I feel immeasurably proud that book money has let me do things I wouldn't have been able to do otherwise, particularly because I was in such seriously bad shape the year before I sold the book. You don't always get everything you wanted - who doesn't want a six figure book contract and the ability to publish before they're 30? It would have been nice.

But I got *enough.* I got what I needed, and hopefully things will turn around pretty quickly and I can start building a future with short bursts of book money. That would be pretty sweet.

In any case, there is this thing that happens to you when you stare death in the face. Or, at least, it happened to me - and to J to some extent, tho he was always a far nicer person than me.

I wanted to start building toward things instead of running away from them. I ran all around the world. I ran away and away and away. But, you know, I can't run away from myself. At some point I had to turn around and go, "I'm a selfish asshole and a coward and I want to change that." I wasn't a great person. I hated what I'd become when the shit hit the fan. I didn't want to be that person anymore.

And it's been a long journey, trying to get better. Trying to get my priorities straight now that I get all these extra years of life. I've been ready for adult things for awhile now. Ready to build some wealth, buy a house, build a career. I've been doing all those things. But what I realized along the way was that my desire for a partner hadn't really gone away. I still wanted a best friend, a buddy, to have adventures with. I just wasn't adult enough to take care of myself - let alone somebody else. You're never going to find the right person if you're the one who's not right.

90% of everything is timing.

J. and I met a few months after he'd finished radiation therapy. I'd been single for about a year and had stopped seriously looking. We met for dinner because I thought he was terribly funny... and I wanted to talk to somebody else who'd stared death in the face.

Cancer had changed him, just like t1 changed me. He'd become less of a doormat, and I'd become less of a cruel-hearted harpy. We both still lean toward our defaults, which means that when we're together, we balance out pretty well. Love is all very well and good when it comes to relationships. I've loved people. I've had people love me. But... what's the quote? I read a quote from someone that said "real" love is when two people who've been heartbroken and know what they're getting into... get into it anyway. It's the courage love, not necessarily the screaming teenager love, where it's the first time you've ever felt this way and OMG if we aren't together we'll DIE!!

It's the same love, really, just made even more polished by the heat of heartache. I don't think I could have even walked into a jewelry shop and sized rings with *anybody* before having my heart broken. I'm surprised it took so many years to really, truly, get my heartbroken. But then, I'd spent years avoiding real attachment. It wasn't until after I got sick and went through the Jenn craziness that I realized all my walls - though vital to not getting hurt - weren't getting me what I wanted.
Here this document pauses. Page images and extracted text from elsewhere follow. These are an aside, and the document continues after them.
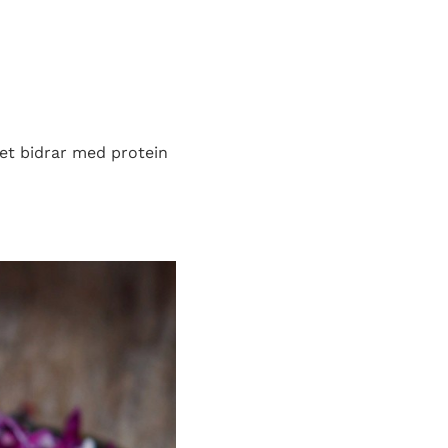
et bidrar med protein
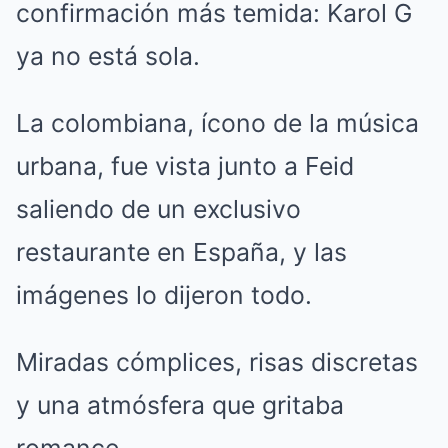
confirmación más temida: Karol G
ya no está sola.
La colombiana, ícono de la música
urbana, fue vista junto a Feid
saliendo de un exclusivo
restaurante en España, y las
imágenes lo dijeron todo.
Miradas cómplices, risas discretas
y una atmósfera que gritaba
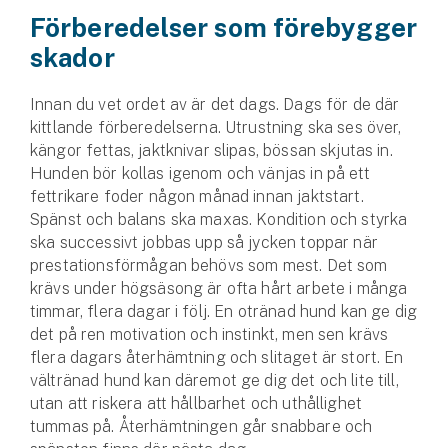
Förberedelser som förebygger
skador
Innan du vet ordet av är det dags. Dags för de där
kittlande förberedelserna. Utrustning ska ses över,
kängor fettas, jaktknivar slipas, bössan skjutas in.
Hunden bör kollas igenom och vänjas in på ett
fettrikare foder någon månad innan jaktstart.
Spänst och balans ska maxas. Kondition och styrka
ska successivt jobbas upp så jycken toppar när
prestationsförmågan behövs som mest. Det som
krävs under högsäsong är ofta hårt arbete i många
timmar, flera dagar i följ. En otränad hund kan ge dig
det på ren motivation och instinkt, men sen krävs
flera dagars återhämtning och slitaget är stort. En
vältränad hund kan däremot ge dig det och lite till,
utan att riskera att hållbarhet och uthållighet
tummas på. Återhämtningen går snabbare och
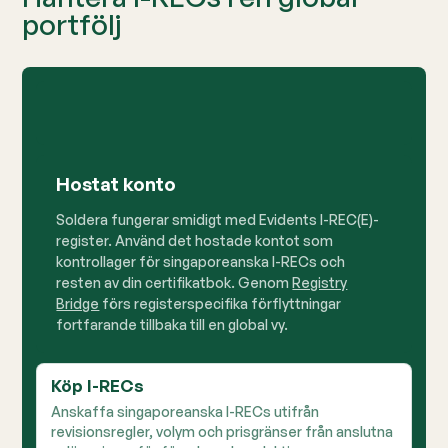
portfölj
Hostat konto
Soldera fungerar smidigt med Evidents I-REC(E)-
register. Använd det hostade kontot som
kontrollager för singaporeanska I-RECs och
resten av din certifikatbok. Genom
Registry
Bridge
förs registerspecifika förflyttningar
fortfarande tillbaka till en global vy.
Köp I-RECs
Anskaffa singaporeanska I-RECs utifrån
revisionsregler, volym och prisgränser från anslutna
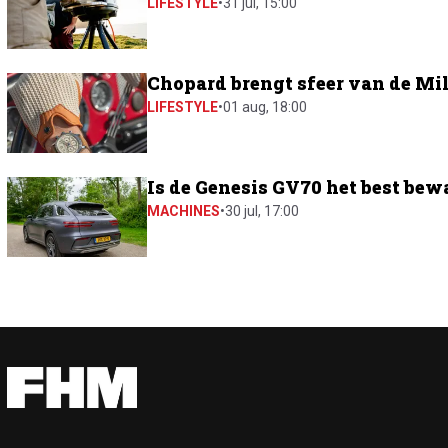
LIFESTYLE
•
31 jul, 15:00
Chopard brengt sfeer van de Mil
LIFESTYLE
•
01 aug, 18:00
Is de Genesis GV70 het best bew
MACHINES
•
30 jul, 17:00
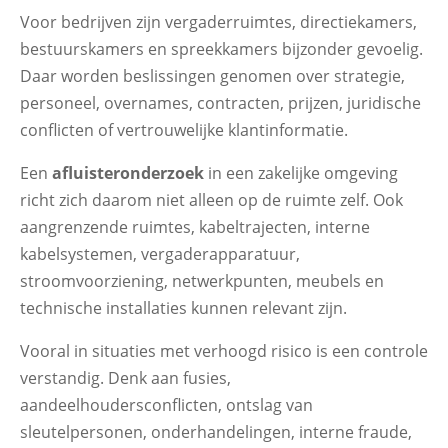
Voor bedrijven zijn vergaderruimtes, directiekamers,
bestuurskamers en spreekkamers bijzonder gevoelig.
Daar worden beslissingen genomen over strategie,
personeel, overnames, contracten, prijzen, juridische
conflicten of vertrouwelijke klantinformatie.
Een
afluisteronderzoek
in een zakelijke omgeving
richt zich daarom niet alleen op de ruimte zelf. Ook
aangrenzende ruimtes, kabeltrajecten, interne
kabelsystemen, vergaderapparatuur,
stroomvoorziening, netwerkpunten, meubels en
technische installaties kunnen relevant zijn.
Vooral in situaties met verhoogd risico is een controle
verstandig. Denk aan fusies,
aandeelhoudersconflicten, ontslag van
sleutelpersonen, onderhandelingen, interne fraude,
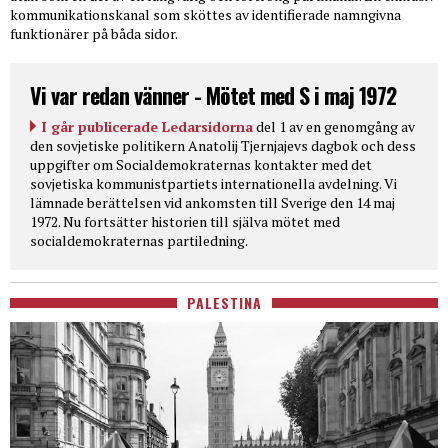
kommunikationskanal som sköttes av identifierade namngivna
funktionärer på båda sidor.
Vi var redan vänner - Mötet med S i maj 1972
I går publicerade Ledarsidorna
del 1 av en genomgång av
den sovjetiske politikern Anatolij Tjernjajevs dagbok och dess
uppgifter om Socialdemokraternas kontakter med det
sovjetiska kommunistpartiets internationella avdelning. Vi
lämnade berättelsen vid ankomsten till Sverige den 14 maj
1972. Nu fortsätter historien till själva mötet med
socialdemokraternas partiledning.
PALESTINA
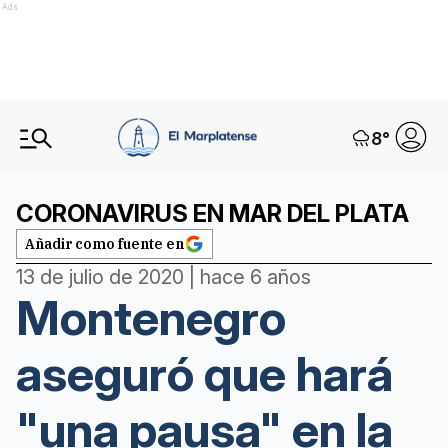
Ads
8
°
CORONAVIRUS EN MAR DEL PLATA
Añadir como fuente en
13 de julio de 2020 | hace 6 años
Montenegro
aseguró que hará
"una pausa" en la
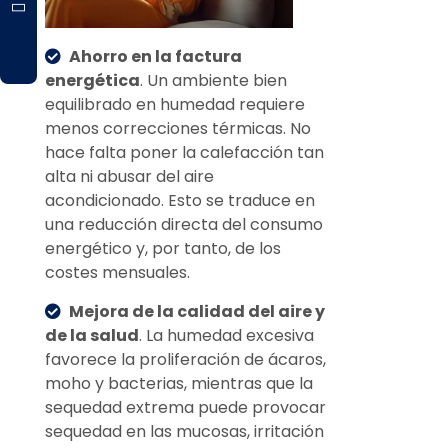
Ahorro en la factura
energética
. Un ambiente bien
equilibrado en humedad requiere
menos correcciones térmicas. No
hace falta poner la calefacción tan
alta ni abusar del aire
acondicionado. Esto se traduce en
una reducción directa del consumo
energético y, por tanto, de los
costes mensuales.
Mejora de la calidad del aire y
de la salud
. La humedad excesiva
favorece la proliferación de ácaros,
moho y bacterias, mientras que la
sequedad extrema puede provocar
sequedad en las mucosas, irritación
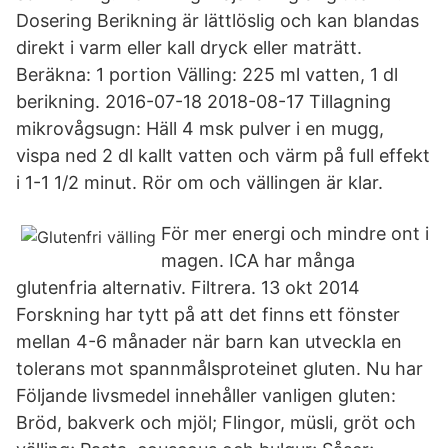
Dosering Berikning är lättlöslig och kan blandas
direkt i varm eller kall dryck eller maträtt.
Beräkna: 1 portion Välling: 225 ml vatten, 1 dl
berikning. 2016-07-18 2018-08-17 Tillagning
mikrovågsugn: Häll 4 msk pulver i en mugg,
vispa ned 2 dl kallt vatten och värm på full effekt
i 1-1 1/2 minut. Rör om och vällingen är klar.
För mer energi och mindre ont i
magen. ICA har många
glutenfria alternativ. Filtrera. 13 okt 2014
Forskning har tytt på att det finns ett fönster
mellan 4-6 månader när barn kan utveckla en
tolerans mot spannmålsproteinet gluten. Nu har
Följande livsmedel innehåller vanligen gluten:
Bröd, bakverk och mjöl; Flingor, müsli, gröt och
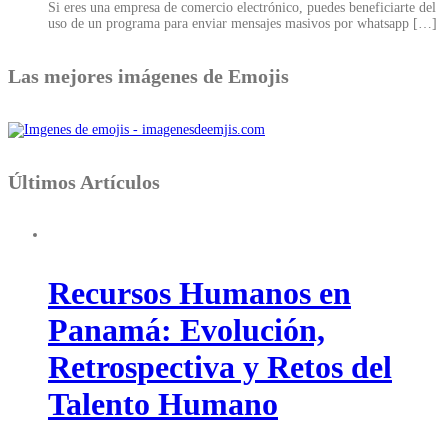
Si eres una empresa de comercio electrónico, puedes beneficiarte del
uso de un programa para enviar mensajes masivos por whatsapp
[…]
Las mejores imágenes de Emojis
Últimos Artículos
Recursos Humanos en
Panamá: Evolución,
Retrospectiva y Retos del
Talento Humano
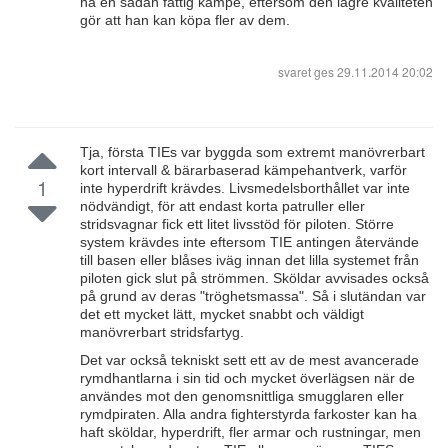
ha en sådan fattig kämpe, eftersom den lägre kvaliteten
gör att han kan köpa fler av dem.
svaret ges
29.11.2014 20:02
Tja, första TIEs var byggda som extremt manövrerbart
kort intervall & bärarbaserad kämpehantverk, varför
1
inte hyperdrift krävdes. Livsmedelsborthållet var inte
nödvändigt, för att endast korta patruller eller
stridsvagnar fick ett litet livsstöd för piloten. Större
system krävdes inte eftersom TIE antingen återvände
till basen eller blåses iväg innan det lilla systemet från
piloten gick slut på strömmen. Sköldar avvisades också
på grund av deras "tröghetsmassa". Så i slutändan var
det ett mycket lätt, mycket snabbt och väldigt
manövrerbart stridsfartyg.
Det var också tekniskt sett ett av de mest avancerade
rymdhantlarna i sin tid och mycket överlägsen när de
användes mot den genomsnittliga smugglaren eller
rymdpiraten. Alla andra fighterstyrda farkoster kan ha
haft sköldar, hyperdrift, fler armar och rustningar, men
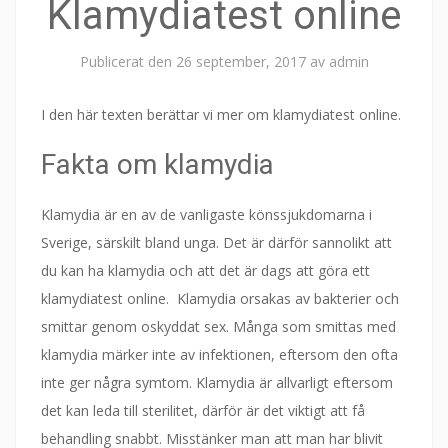
Klamydiatest online
Publicerat den
26 september, 2017
av
admin
I den här texten berättar vi mer om klamydiatest online.
Fakta om klamydia
Klamydia är en av de vanligaste könssjukdomarna i
Sverige, särskilt bland unga. Det är därför sannolikt att
du kan ha klamydia och att det är dags att göra ett
klamydiatest online. Klamydia orsakas av bakterier och
smittar genom oskyddat sex. Många som smittas med
klamydia märker inte av infektionen, eftersom den ofta
inte ger några symtom. Klamydia är allvarligt eftersom
det kan leda till sterilitet, därför är det viktigt att få
behandling snabbt. Misstänker man att man har blivit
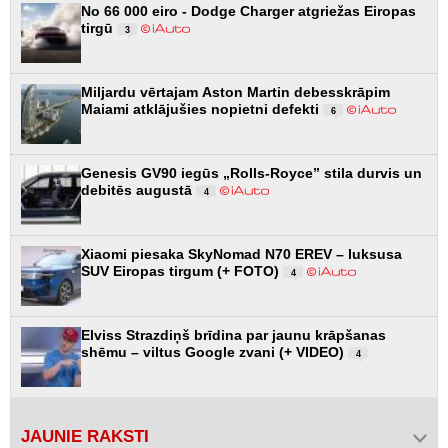
No 66 000 eiro - Dodge Charger atgriežas Eiropas
tirgū
3
Miljardu vērtajam Aston Martin debesskrāpim
Maiami atklājušies nopietni defekti
6
Genesis GV90 iegūs „Rolls-Royce” stila durvis un
debitēs augustā
4
Xiaomi piesaka SkyNomad N70 EREV – luksusa
SUV Eiropas tirgum (+ FOTO)
4
Elviss Strazdiņš brīdina par jaunu krāpšanas
shēmu – viltus Google zvani (+ VIDEO)
4
JAUNIE RAKSTI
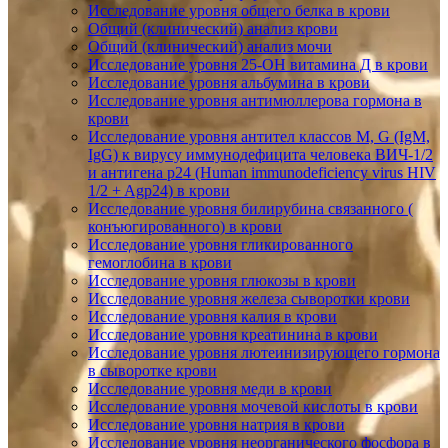
Исследование уровня общего белка в крови
Общий (клинический) анализ крови
Общий (клинический) анализ мочи
Исследование уровня 25-OH витамина Д в крови
Исследование уровня альбумина в крови
Исследование уровня антимюллерова гормона в
крови
Исследование уровня антител классов M, G (IgM,
IgG) к вирусу иммунодефицита человека ВИЧ-1/2
и антигена p24 (Human immunodeficiency virus HIV
1/2 + Agp24) в крови
Исследование уровня билирубина связанного (
конъюгированного) в крови
Исследование уровня гликированного
гемоглобина в крови
Исследование уровня глюкозы в крови
Исследование уровня железа сыворотки крови
Исследование уровня калия в крови
Исследование уровня креатинина в крови
Исследование уровня лютеинизирующего гормона
в сыворотке крови
Исследование уровня меди в крови
Исследование уровня мочевой кислоты в крови
Исследование уровня натрия в крови
Исследование уровня неорганического фосфора в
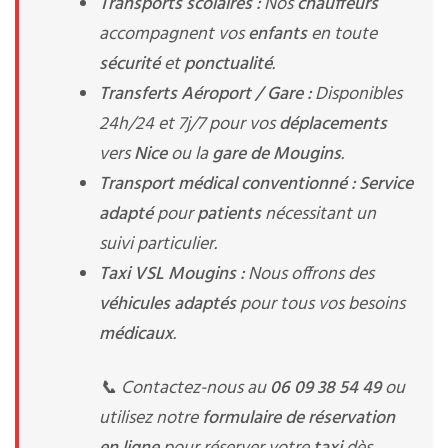
Transports scolaires :
Nos
chauffeurs
accompagnent vos
enfants
en toute
sécurité
et
ponctualité
.
Transferts Aéroport / Gare :
Disponibles
24h/24 et 7j/7 pour vos
déplacements
vers
Nice
ou la
gare de Mougins
.
Transport médical conventionné :
Service
adapté
pour
patients
nécessitant un
suivi particulier.
Taxi VSL Mougins :
Nous offrons des
véhicules adaptés
pour tous vos besoins
médicaux
.
📞 Contactez-nous au
06 09 38 54 49
ou
utilisez notre
formulaire de réservation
I needed some serious heartbreak.

Now I know what I'm getting into. And I'm jumping anyway. I like this future we're building. I like my life this way.

Will there be more heart ache? Probably. The other thing you realize when you're somebody with a chronic illness fixing to marry a cancer survivor is that the chances of death, disfigurement, and further disability are disproportionately high for the two of you.

I'm allowing myself to love somebody who could leave me - whether through death or something more mundane, like waning passion - and I'm terribly happy about it. I know all the risks involved in it. I know it could all end badly, horrifically, spectacularly, but I also know that the years we do get together will be pretty cool and fun. We're a team. We have each others' backs. And for the first time, I trust this, however naive it may appear.

I want a big, bold life.

It just so happens that I now have a buddy to live it with.